Please show every line in the material below that contains the string "entryDy", copying each line in full. Case counts.

▶ [RECORDS SHOWN]:
*****

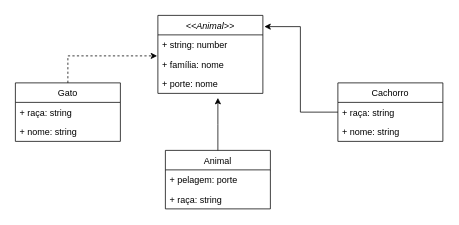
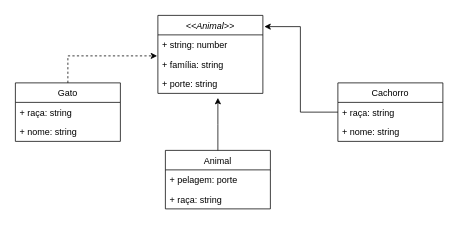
  <mxCell id="0" />
  <mxCell id="1" parent="0" />
  <mxCell id="2" value="&lt;&lt;Animal&gt;&gt;" style="swimlane;fontStyle=2;childLayout=stackLayout;horizontal=1;startSize=26;fillColor=none;horizontalStack=0;resizeParent=1;resizeParentMax=0;resizeLast=0;collapsible=1;marginBottom=0;" vertex="1" parent="1"><mxGeometry x="210" y="20" width="140" height="104" as="geometry" /></mxCell>
  <mxCell id="3" value="+ string: number" style="text;strokeColor=none;fillColor=none;align=left;verticalAlign=top;spacingLeft=4;spacingRight=4;overflow=hidden;rotatable=0;points=[[0,0.5],[1,0.5]];portConstraint=eastwest;" vertex="1" parent="2"><mxGeometry y="26" width="140" height="26" as="geometry" /></mxCell>
- <mxCell id="4" value="+ família: nome" style="text;strokeColor=none;fillColor=none;align=left;verticalAlign=top;spacingLeft=4;spacingRight=4;overflow=hidden;rotatable=0;points=[[0,0.5],[1,0.5]];portConstraint=eastwest;" vertex="1" parent="2"><mxGeometry y="52" width="140" height="26" as="geometry" /></mxCell>
- <mxCell id="5" value="+ porte: nome" style="text;strokeColor=none;fillColor=none;align=left;verticalAlign=top;spacingLeft=4;spacingRight=4;overflow=hidden;rotatable=0;points=[[0,0.5],[1,0.5]];portConstraint=eastwest;" vertex="1" parent="2"><mxGeometry y="78" width="140" height="26" as="geometry" /></mxCell>
+ <mxCell id="4" value="+ família: string" style="text;strokeColor=none;fillColor=none;align=left;verticalAlign=top;spacingLeft=4;spacingRight=4;overflow=hidden;rotatable=0;points=[[0,0.5],[1,0.5]];portConstraint=eastwest;" vertex="1" parent="2"><mxGeometry y="52" width="140" height="26" as="geometry" /></mxCell>
+ <mxCell id="5" value="+ porte: string" style="text;strokeColor=none;fillColor=none;align=left;verticalAlign=top;spacingLeft=4;spacingRight=4;overflow=hidden;rotatable=0;points=[[0,0.5],[1,0.5]];portConstraint=eastwest;" vertex="1" parent="2"><mxGeometry y="78" width="140" height="26" as="geometry" /></mxCell>
  <mxCell id="6" style="edgeStyle=orthogonalEdgeStyle;rounded=0;orthogonalLoop=1;jettySize=auto;html=1;entryX=-0.007;entryY=0.077;entryDx=0;entryDy=0;entryPerimeter=0;dashed=1;" edge="1" parent="1" source="7" target="4"><mxGeometry relative="1" as="geometry" /></mxCell>
  <mxCell id="7" value="Gato" style="swimlane;fontStyle=0;childLayout=stackLayout;horizontal=1;startSize=26;fillColor=none;horizontalStack=0;resizeParent=1;resizeParentMax=0;resizeLast=0;collapsible=1;marginBottom=0;" vertex="1" parent="1"><mxGeometry x="20" y="110" width="140" height="78" as="geometry" /></mxCell>
  <mxCell id="8" value="+ raça: string" style="text;strokeColor=none;fillColor=none;align=left;verticalAlign=top;spacingLeft=4;spacingRight=4;overflow=hidden;rotatable=0;points=[[0,0.5],[1,0.5]];portConstraint=eastwest;" vertex="1" parent="7"><mxGeometry y="26" width="140" height="26" as="geometry" /></mxCell>
  <mxCell id="9" value="+ nome: string " style="text;strokeColor=none;fillColor=none;align=left;verticalAlign=top;spacingLeft=4;spacingRight=4;overflow=hidden;rotatable=0;points=[[0,0.5],[1,0.5]];portConstraint=eastwest;" vertex="1" parent="7"><mxGeometry y="52" width="140" height="26" as="geometry" /></mxCell>
  <mxCell id="10" style="edgeStyle=orthogonalEdgeStyle;rounded=0;orthogonalLoop=1;jettySize=auto;html=1;entryX=1.014;entryY=0.144;entryDx=0;entryDy=0;entryPerimeter=0;" edge="1" parent="1" source="11" target="2"><mxGeometry relative="1" as="geometry" /></mxCell>
  <mxCell id="11" value="Cachorro" style="swimlane;fontStyle=0;childLayout=stackLayout;horizontal=1;startSize=26;fillColor=none;horizontalStack=0;resizeParent=1;resizeParentMax=0;resizeLast=0;collapsible=1;marginBottom=0;" vertex="1" parent="1"><mxGeometry x="450" y="110" width="140" height="78" as="geometry" /></mxCell>
  <mxCell id="12" value="+ raça: string" style="text;strokeColor=none;fillColor=none;align=left;verticalAlign=top;spacingLeft=4;spacingRight=4;overflow=hidden;rotatable=0;points=[[0,0.5],[1,0.5]];portConstraint=eastwest;" vertex="1" parent="11"><mxGeometry y="26" width="140" height="26" as="geometry" /></mxCell>
  <mxCell id="13" value="+ nome: string" style="text;strokeColor=none;fillColor=none;align=left;verticalAlign=top;spacingLeft=4;spacingRight=4;overflow=hidden;rotatable=0;points=[[0,0.5],[1,0.5]];portConstraint=eastwest;" vertex="1" parent="11"><mxGeometry y="52" width="140" height="26" as="geometry" /></mxCell>
  <mxCell id="14" style="edgeStyle=orthogonalEdgeStyle;rounded=0;orthogonalLoop=1;jettySize=auto;html=1;" edge="1" parent="1" source="15"><mxGeometry relative="1" as="geometry"><mxPoint x="290" y="130" as="targetPoint" /></mxGeometry></mxCell>
  <mxCell id="15" value="Animal" style="swimlane;fontStyle=0;childLayout=stackLayout;horizontal=1;startSize=26;fillColor=none;horizontalStack=0;resizeParent=1;resizeParentMax=0;resizeLast=0;collapsible=1;marginBottom=0;" vertex="1" parent="1"><mxGeometry x="220" y="200" width="140" height="78" as="geometry" /></mxCell>
  <mxCell id="16" value="+ pelagem: porte" style="text;strokeColor=none;fillColor=none;align=left;verticalAlign=top;spacingLeft=4;spacingRight=4;overflow=hidden;rotatable=0;points=[[0,0.5],[1,0.5]];portConstraint=eastwest;" vertex="1" parent="15"><mxGeometry y="26" width="140" height="26" as="geometry" /></mxCell>
  <mxCell id="17" value="+ raça: string" style="text;strokeColor=none;fillColor=none;align=left;verticalAlign=top;spacingLeft=4;spacingRight=4;overflow=hidden;rotatable=0;points=[[0,0.5],[1,0.5]];portConstraint=eastwest;" vertex="1" parent="15"><mxGeometry y="52" width="140" height="26" as="geometry" /></mxCell>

*****

▶ [FULL ANSWER]:
  <mxCell id="6" style="edgeStyle=orthogonalEdgeStyle;rounded=0;orthogonalLoop=1;jettySize=auto;html=1;entryX=-0.007;entryY=0.077;entryDx=0;entryDy=0;entryPerimeter=0;dashed=1;" edge="1" parent="1" source="7" target="4"><mxGeometry relative="1" as="geometry" /></mxCell>
  <mxCell id="10" style="edgeStyle=orthogonalEdgeStyle;rounded=0;orthogonalLoop=1;jettySize=auto;html=1;entryX=1.014;entryY=0.144;entryDx=0;entryDy=0;entryPerimeter=0;" edge="1" parent="1" source="11" target="2"><mxGeometry relative="1" as="geometry" /></mxCell>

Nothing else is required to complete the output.